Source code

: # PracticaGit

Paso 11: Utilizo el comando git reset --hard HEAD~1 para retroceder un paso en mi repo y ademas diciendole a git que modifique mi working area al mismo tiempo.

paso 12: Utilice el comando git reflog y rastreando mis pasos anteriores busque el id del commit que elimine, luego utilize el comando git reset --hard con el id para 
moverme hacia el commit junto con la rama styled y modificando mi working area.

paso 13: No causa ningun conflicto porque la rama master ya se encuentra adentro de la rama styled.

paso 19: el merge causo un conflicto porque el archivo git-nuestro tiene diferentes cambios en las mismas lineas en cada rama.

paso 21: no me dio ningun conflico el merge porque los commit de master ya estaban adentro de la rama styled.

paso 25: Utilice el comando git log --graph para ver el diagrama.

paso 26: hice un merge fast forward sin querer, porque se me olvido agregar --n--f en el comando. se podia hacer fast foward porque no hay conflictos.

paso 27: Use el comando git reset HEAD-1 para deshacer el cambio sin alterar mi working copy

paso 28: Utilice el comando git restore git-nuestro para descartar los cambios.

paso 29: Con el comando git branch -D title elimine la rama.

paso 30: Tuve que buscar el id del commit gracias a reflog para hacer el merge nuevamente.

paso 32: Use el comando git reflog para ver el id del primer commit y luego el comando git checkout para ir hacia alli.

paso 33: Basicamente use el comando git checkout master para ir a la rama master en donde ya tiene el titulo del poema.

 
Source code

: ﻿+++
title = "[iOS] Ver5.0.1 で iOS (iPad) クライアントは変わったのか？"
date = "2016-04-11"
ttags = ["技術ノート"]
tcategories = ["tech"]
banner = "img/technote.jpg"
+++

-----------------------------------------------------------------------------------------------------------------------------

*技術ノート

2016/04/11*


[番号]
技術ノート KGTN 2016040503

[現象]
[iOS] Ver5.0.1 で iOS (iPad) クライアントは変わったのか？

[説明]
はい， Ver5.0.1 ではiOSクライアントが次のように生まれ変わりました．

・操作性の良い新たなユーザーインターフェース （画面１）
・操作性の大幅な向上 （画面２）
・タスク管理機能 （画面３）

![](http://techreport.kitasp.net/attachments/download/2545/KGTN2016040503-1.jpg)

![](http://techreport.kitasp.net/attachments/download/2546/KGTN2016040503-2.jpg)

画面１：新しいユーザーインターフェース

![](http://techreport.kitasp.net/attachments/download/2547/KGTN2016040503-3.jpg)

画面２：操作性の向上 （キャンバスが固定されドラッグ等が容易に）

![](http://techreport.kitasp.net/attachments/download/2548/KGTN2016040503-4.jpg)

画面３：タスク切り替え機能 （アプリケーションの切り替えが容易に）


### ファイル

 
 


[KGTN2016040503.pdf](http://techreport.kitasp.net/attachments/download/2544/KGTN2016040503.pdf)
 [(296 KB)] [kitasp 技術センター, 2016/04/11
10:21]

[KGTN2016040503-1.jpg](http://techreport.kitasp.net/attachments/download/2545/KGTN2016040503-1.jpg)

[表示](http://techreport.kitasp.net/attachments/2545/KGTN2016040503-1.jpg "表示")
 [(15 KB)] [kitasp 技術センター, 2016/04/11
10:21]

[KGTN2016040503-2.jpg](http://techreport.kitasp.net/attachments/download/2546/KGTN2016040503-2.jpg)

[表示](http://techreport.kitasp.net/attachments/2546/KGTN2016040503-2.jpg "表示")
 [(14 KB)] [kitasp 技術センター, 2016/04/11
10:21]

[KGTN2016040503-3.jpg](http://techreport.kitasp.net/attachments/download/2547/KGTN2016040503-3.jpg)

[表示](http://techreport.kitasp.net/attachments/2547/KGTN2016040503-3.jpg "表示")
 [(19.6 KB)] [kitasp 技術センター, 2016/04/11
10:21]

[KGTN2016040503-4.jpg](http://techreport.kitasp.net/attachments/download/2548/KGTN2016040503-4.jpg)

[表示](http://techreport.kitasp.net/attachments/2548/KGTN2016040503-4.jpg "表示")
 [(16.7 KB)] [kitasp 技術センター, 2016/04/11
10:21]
※
> _TO DO_
Replace every "styled" in all of the material above with "diseño", and write the lines out again with nothing else changed.

> _RESULT_
Source code

: # PracticaGit

Paso 11: Utilizo el comando git reset --hard HEAD~1 para retroceder un paso en mi repo y ademas diciendole a git que modifique mi working area al mismo tiempo.

paso 12: Utilice el comando git reflog y rastreando mis pasos anteriores busque el id del commit que elimine, luego utilize el comando git reset --hard con el id para 
moverme hacia el commit junto con la rama diseño y modificando mi working area.

paso 13: No causa ningun conflicto porque la rama master ya se encuentra adentro de la rama diseño.

paso 19: el merge causo un conflicto porque el archivo git-nuestro tiene diferentes cambios en las mismas lineas en cada rama.

paso 21: no me dio ningun conflico el merge porque los commit de master ya estaban adentro de la rama diseño.

paso 25: Utilice el comando git log --graph para ver el diagrama.

paso 26: hice un merge fast forward sin querer, porque se me olvido agregar --n--f en el comando. se podia hacer fast foward porque no hay conflictos.

paso 27: Use el comando git reset HEAD-1 para deshacer el cambio sin alterar mi working copy

paso 28: Utilice el comando git restore git-nuestro para descartar los cambios.

paso 29: Con el comando git branch -D title elimine la rama.

paso 30: Tuve que buscar el id del commit gracias a reflog para hacer el merge nuevamente.

paso 32: Use el comando git reflog para ver el id del primer commit y luego el comando git checkout para ir hacia alli.

paso 33: Basicamente use el comando git checkout master para ir a la rama master en donde ya tiene el titulo del poema.

 
Source code

: ﻿+++
title = "[iOS] Ver5.0.1 で iOS (iPad) クライアントは変わったのか？"
date = "2016-04-11"
ttags = ["技術ノート"]
tcategories = ["tech"]
banner = "img/technote.jpg"
+++

-----------------------------------------------------------------------------------------------------------------------------

*技術ノート

2016/04/11*


[番号]
技術ノート KGTN 2016040503

[現象]
[iOS] Ver5.0.1 で iOS (iPad) クライアントは変わったのか？

[説明]
はい， Ver5.0.1 ではiOSクライアントが次のように生まれ変わりました．

・操作性の良い新たなユーザーインターフェース （画面１）
・操作性の大幅な向上 （画面２）
・タスク管理機能 （画面３）

![](http://techreport.kitasp.net/attachments/download/2545/KGTN2016040503-1.jpg)

![](http://techreport.kitasp.net/attachments/download/2546/KGTN2016040503-2.jpg)

画面１：新しいユーザーインターフェース

![](http://techreport.kitasp.net/attachments/download/2547/KGTN2016040503-3.jpg)

画面２：操作性の向上 （キャンバスが固定されドラッグ等が容易に）

![](http://techreport.kitasp.net/attachments/download/2548/KGTN2016040503-4.jpg)

画面３：タスク切り替え機能 （アプリケーションの切り替えが容易に）


### ファイル

 
 


[KGTN2016040503.pdf](http://techreport.kitasp.net/attachments/download/2544/KGTN2016040503.pdf)
 [(296 KB)] [kitasp 技術センター, 2016/04/11
10:21]

[KGTN2016040503-1.jpg](http://techreport.kitasp.net/attachments/download/2545/KGTN2016040503-1.jpg)

[表示](http://techreport.kitasp.net/attachments/2545/KGTN2016040503-1.jpg "表示")
 [(15 KB)] [kitasp 技術センター, 2016/04/11
10:21]

[KGTN2016040503-2.jpg](http://techreport.kitasp.net/attachments/download/2546/KGTN2016040503-2.jpg)

[表示](http://techreport.kitasp.net/attachments/2546/KGTN2016040503-2.jpg "表示")
 [(14 KB)] [kitasp 技術センター, 2016/04/11
10:21]

[KGTN2016040503-3.jpg](http://techreport.kitasp.net/attachments/download/2547/KGTN2016040503-3.jpg)

[表示](http://techreport.kitasp.net/attachments/2547/KGTN2016040503-3.jpg "表示")
 [(19.6 KB)] [kitasp 技術センター, 2016/04/11
10:21]

[KGTN2016040503-4.jpg](http://techreport.kitasp.net/attachments/download/2548/KGTN2016040503-4.jpg)

[表示](http://techreport.kitasp.net/attachments/2548/KGTN2016040503-4.jpg "表示")
 [(16.7 KB)] [kitasp 技術センター, 2016/04/11
10:21]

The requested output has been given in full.